SOURCE:
So it's Phone Booth, Pirates of the Caribbean, and a whole lotta crap. This year sucks.

I'm working on a new list to add to my writing section. Should be up in the next few days.

The universe is a pretty big place. And if it's just us...seems like an awful waste of space.

Saturday, August 16, 2003

Reviews of Star Trek II: The Wrath of Khan and (gasp!) The Life of David Gale are now posted.

Saw Freddy vs. Jason last night. Don't hold your breath waiting for a review. It sucked, but I wasn't expecting anything else. It was worse than I thought it would be, though.

If you have not yet voted in the poll over there, please do. One film is currently running away with the voting quite handily; unfortunately for me, it's the one film on the list I don't own a copy of. Guess that's what I get for putting it over there.

Come as you are, as you were, as I want you to be

Wednesday, August 06, 2003

My hearing and my voice are more or less once again at pre-Metallica levels. My mind may never recover from limpbizkt's set, but at least my physical faculties have returned.

After an long hiatus (about a month and a half, I think), we are picking up our Vampire game again. And I really wish I could get more into it. Honestly. But the constant games just burned me out. I'm going to play tonight, because I promised I would. I just wish I could get as excited about it as certain other players are.

In other news, I saw Pirates of the Caribbean: The Curse of the Black Pearl on Monday. It's a great movie -- it's got your standard swashbuckling, walk-the-plank, "shiver-me-timbers" pirate movie stuff, and then there's Johnny Depp's performance as Captain Jack Sparrow, which seems flown in from another planet. He said in interviews he was trying to envision "Keith Richards crossed with a drag queen," and that's exactly what he becomes. As cliched as the rest of the movie can be at times, Depp is completely and unquestionably original. (Rating, if you were wondering: ****)

"Who is that?" [points to William Shakespeare]
"Oh, nobody. Just the writer."

Sunday, August 03, 2003

The setlist of the gods:

Master of Puppets.
Harvester of Sorrow. (!)
Welcome Home (Sanitarium).
For Whom the Bell Tolls.
Sad But True.
St. Anger.
No Remorse. (!!)
Seek and Destroy.
Blackened. (!!!)

1st Encore:
Nothing Else Matters.
Creeping Death.

2nd Encore:
Enter Sandman.

Oh. My. Holy. GOD.

Never have I felt physically assaulted by a live performance before. When I watched Metallica live DVDs, they always say stuff like, "We're here to KICK YOUR ASS!" but I didn't get that feeling when I saw them a few years ago in Dallas.

WHAT IS NEEDED:
Please repeat the stretch of the blog excerpt from "In other news, I" through "Master of Puppets.", renaming "pirate movie" as "adventure movie".

RECORDS:
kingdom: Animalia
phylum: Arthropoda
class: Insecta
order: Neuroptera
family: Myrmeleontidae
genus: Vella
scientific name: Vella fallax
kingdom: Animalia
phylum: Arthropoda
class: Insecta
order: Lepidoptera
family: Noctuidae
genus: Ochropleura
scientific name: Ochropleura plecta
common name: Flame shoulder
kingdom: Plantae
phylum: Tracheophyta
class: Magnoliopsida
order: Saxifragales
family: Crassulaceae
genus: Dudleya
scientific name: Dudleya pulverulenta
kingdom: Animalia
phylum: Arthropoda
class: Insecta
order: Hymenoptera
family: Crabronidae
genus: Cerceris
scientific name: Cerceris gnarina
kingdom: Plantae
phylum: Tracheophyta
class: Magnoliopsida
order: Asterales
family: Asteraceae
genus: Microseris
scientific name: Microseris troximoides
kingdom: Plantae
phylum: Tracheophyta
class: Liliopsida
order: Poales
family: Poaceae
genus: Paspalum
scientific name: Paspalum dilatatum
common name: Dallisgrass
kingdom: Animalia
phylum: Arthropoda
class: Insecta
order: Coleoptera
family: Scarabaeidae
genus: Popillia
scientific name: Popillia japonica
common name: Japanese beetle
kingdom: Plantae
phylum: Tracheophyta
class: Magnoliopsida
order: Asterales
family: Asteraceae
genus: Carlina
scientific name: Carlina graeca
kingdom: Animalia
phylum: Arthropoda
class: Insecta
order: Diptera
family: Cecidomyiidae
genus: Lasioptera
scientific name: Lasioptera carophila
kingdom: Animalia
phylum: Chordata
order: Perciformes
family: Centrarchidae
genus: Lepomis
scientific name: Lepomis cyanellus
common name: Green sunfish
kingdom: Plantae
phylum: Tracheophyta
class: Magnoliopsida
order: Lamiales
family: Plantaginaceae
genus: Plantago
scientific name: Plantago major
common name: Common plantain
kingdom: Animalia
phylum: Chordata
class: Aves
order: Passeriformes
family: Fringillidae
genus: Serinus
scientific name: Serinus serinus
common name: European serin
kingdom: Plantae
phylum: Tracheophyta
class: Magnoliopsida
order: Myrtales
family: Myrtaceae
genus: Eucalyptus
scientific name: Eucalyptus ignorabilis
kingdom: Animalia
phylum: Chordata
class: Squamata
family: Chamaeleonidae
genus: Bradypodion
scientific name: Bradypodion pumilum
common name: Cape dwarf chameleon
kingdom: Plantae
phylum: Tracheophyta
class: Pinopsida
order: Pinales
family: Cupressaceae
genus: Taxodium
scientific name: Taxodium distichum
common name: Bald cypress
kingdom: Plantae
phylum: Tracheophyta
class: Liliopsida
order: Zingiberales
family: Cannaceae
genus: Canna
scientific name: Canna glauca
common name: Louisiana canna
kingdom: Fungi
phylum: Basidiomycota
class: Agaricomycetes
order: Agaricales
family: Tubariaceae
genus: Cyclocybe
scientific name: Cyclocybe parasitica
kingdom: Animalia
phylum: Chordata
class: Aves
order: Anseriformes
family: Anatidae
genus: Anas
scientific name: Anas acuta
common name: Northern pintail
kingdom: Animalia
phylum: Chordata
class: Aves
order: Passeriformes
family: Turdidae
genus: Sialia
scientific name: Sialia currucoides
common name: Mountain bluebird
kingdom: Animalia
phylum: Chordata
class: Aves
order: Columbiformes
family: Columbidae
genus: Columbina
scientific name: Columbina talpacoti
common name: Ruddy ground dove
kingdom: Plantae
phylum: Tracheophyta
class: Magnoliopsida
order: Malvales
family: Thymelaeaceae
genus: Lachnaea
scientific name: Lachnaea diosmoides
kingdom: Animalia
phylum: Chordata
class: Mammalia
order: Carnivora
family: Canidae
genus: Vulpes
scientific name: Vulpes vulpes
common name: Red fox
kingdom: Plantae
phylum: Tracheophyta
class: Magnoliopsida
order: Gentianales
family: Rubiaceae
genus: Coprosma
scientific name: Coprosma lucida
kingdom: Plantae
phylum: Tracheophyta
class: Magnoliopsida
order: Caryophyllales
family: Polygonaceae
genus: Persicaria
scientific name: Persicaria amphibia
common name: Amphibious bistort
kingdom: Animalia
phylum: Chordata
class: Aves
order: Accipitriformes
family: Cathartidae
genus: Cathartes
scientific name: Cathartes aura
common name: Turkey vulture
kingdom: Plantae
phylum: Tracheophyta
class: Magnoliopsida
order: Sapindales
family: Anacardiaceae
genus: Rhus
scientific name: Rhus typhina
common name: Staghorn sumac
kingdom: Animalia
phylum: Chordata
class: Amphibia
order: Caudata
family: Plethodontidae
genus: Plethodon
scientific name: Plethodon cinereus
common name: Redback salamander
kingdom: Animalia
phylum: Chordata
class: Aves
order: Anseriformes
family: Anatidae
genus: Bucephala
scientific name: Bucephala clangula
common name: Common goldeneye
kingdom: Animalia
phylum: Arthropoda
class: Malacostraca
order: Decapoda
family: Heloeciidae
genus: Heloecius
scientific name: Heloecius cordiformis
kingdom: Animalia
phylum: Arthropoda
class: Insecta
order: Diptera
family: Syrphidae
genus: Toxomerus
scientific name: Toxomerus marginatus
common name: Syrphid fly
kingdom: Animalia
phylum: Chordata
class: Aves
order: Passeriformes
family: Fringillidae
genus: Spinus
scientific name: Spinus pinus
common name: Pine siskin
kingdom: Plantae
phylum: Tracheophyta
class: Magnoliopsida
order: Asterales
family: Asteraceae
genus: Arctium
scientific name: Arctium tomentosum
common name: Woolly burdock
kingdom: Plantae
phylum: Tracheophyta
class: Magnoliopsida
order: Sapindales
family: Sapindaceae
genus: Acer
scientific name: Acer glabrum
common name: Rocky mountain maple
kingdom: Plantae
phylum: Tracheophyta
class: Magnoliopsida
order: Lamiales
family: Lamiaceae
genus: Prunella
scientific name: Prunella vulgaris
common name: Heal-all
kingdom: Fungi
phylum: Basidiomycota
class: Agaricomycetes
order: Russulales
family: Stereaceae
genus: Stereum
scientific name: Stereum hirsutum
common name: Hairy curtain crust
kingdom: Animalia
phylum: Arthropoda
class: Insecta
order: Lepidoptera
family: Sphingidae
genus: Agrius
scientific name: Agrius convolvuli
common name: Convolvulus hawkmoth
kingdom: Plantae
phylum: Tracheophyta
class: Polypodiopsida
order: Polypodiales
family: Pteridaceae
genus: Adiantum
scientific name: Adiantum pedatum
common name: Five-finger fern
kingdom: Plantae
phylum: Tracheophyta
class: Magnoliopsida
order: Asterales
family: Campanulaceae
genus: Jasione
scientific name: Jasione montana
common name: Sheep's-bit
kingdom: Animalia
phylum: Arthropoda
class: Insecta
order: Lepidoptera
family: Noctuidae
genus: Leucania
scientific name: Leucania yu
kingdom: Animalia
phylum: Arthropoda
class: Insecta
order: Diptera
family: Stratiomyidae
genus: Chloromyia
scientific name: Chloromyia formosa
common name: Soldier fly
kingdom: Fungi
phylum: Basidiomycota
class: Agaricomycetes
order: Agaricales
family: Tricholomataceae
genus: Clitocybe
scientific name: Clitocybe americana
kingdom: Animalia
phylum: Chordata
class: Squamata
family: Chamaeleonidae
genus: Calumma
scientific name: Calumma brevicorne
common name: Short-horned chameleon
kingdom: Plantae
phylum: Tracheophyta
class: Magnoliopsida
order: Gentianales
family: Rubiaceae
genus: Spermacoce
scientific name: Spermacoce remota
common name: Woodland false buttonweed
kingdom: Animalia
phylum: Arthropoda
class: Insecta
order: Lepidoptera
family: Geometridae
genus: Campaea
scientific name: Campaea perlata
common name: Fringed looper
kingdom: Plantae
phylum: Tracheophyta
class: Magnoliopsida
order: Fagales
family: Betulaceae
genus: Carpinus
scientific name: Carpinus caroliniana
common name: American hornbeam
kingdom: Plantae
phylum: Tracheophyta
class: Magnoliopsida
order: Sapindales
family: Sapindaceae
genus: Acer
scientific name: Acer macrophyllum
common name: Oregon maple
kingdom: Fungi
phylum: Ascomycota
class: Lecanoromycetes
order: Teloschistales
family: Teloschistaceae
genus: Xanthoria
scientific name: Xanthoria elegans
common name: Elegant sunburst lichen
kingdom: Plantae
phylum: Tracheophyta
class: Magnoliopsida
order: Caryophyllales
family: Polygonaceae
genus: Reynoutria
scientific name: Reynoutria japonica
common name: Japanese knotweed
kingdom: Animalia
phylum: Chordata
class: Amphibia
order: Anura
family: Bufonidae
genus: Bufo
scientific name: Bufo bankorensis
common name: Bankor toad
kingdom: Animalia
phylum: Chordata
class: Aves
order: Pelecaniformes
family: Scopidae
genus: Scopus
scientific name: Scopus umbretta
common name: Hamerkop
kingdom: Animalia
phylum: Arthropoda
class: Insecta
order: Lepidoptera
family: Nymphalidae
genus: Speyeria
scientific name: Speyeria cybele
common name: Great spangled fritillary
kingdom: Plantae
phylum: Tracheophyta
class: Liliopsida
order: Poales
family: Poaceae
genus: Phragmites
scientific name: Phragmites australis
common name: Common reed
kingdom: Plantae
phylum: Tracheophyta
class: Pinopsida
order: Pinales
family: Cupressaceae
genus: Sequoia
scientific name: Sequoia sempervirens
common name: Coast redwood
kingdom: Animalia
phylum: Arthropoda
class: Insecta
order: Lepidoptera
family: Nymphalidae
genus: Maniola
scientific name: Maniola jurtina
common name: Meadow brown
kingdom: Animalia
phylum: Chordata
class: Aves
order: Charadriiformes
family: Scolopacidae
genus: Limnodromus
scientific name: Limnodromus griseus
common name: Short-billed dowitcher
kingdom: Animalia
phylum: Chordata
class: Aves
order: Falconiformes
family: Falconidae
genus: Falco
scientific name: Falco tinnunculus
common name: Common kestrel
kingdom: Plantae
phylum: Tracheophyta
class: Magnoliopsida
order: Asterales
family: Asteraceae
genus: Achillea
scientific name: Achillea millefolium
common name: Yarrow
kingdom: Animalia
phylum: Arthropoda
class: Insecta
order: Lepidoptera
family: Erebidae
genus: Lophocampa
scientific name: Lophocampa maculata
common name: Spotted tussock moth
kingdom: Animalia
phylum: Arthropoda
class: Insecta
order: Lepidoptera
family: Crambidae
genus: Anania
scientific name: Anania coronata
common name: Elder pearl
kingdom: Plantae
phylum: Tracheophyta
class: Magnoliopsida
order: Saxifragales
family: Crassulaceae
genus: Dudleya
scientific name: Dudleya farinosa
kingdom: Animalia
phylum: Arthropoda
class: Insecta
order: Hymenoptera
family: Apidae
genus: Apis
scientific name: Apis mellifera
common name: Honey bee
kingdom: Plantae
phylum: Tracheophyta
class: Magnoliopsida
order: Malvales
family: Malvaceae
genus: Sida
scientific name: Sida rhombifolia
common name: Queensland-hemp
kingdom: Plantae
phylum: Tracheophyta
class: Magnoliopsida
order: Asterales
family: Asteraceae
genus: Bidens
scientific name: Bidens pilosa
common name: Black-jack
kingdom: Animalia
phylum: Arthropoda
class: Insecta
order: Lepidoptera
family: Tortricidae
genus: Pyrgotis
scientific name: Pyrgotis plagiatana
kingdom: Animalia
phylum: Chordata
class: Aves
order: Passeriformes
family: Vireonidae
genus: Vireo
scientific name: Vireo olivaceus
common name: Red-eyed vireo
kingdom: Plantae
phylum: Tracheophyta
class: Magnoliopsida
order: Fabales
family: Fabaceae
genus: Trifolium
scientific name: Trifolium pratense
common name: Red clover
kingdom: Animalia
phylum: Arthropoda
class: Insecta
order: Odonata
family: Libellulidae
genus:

RESULT:
In other news, I saw Pirates of the Caribbean: The Curse of the Black Pearl on Monday. It's a great movie -- it's got your standard swashbuckling, walk-the-plank, "shiver-me-timbers" adventure movie stuff, and then there's Johnny Depp's performance as Captain Jack Sparrow, which seems flown in from another planet. He said in interviews he was trying to envision "Keith Richards crossed with a drag queen," and that's exactly what he becomes. As cliched as the rest of the movie can be at times, Depp is completely and unquestionably original. (Rating, if you were wondering: ****)

"Who is that?" [points to William Shakespeare]
"Oh, nobody. Just the writer."

Sunday, August 03, 2003

The setlist of the gods:

Master of Puppets.